§ **Edit difference data**:

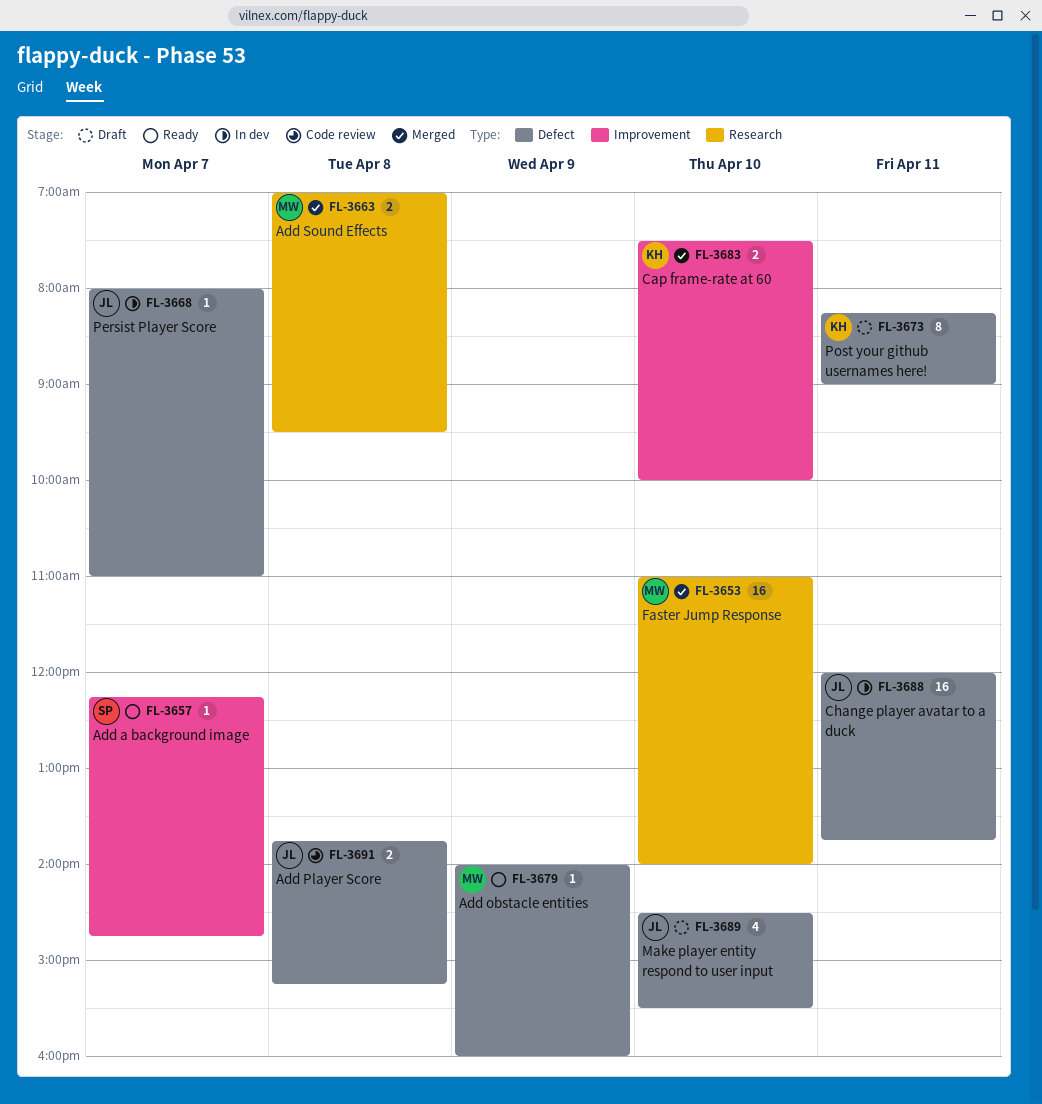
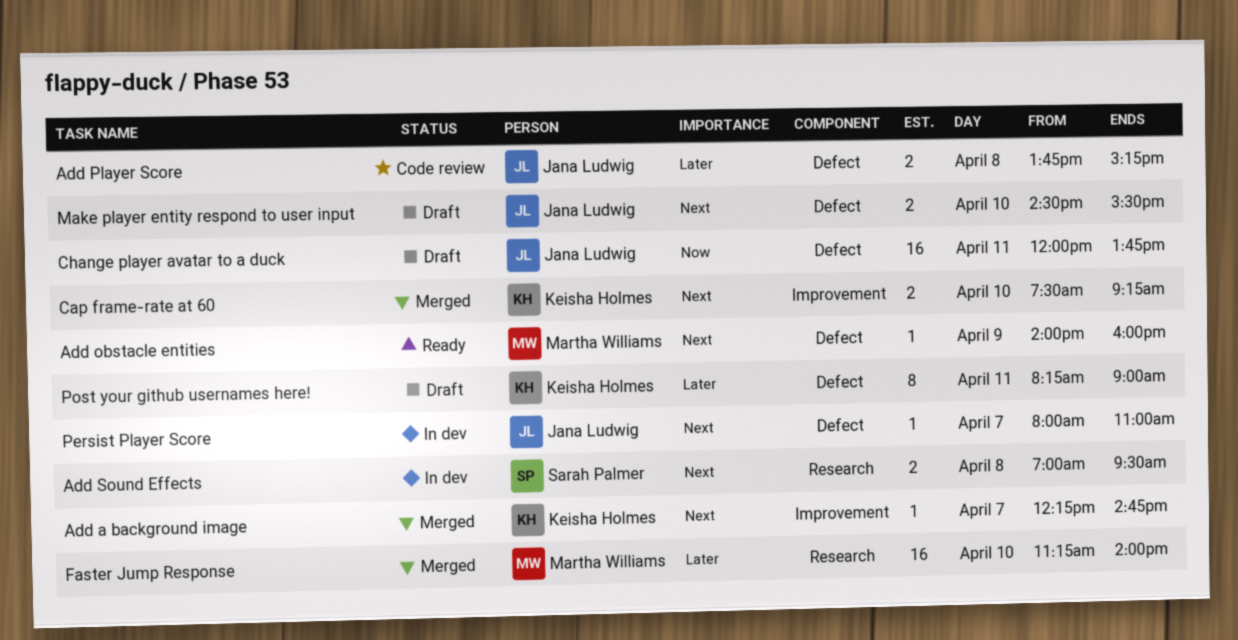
Add a background image, status: Ready -> Merged
Add a background image, owner: Sarah Palmer -> Keisha Holmes
Add Sound Effects, status: Merged -> In dev
Add Sound Effects, owner: Martha Williams -> Sarah Palmer
Cap frame-rate at 60, ends: 10:00 -> 09:15
Change player avatar to a duck, status: In dev -> Draft
Faster Jump Response, begins: 11:00 -> 11:15
Make player entity respond to user input, estimate: 4 -> 2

§ **What is expected**:
Output nothing but the records, word for word, and none of their pictures.

§ **Your response**:
Add a background image, status: Ready -> Merged
Add a background image, owner: Sarah Palmer -> Keisha Holmes
Add Sound Effects, status: Merged -> In dev
Add Sound Effects, owner: Martha Williams -> Sarah Palmer
Cap frame-rate at 60, ends: 10:00 -> 09:15
Change player avatar to a duck, status: In dev -> Draft
Faster Jump Response, begins: 11:00 -> 11:15
Make player entity respond to user input, estimate: 4 -> 2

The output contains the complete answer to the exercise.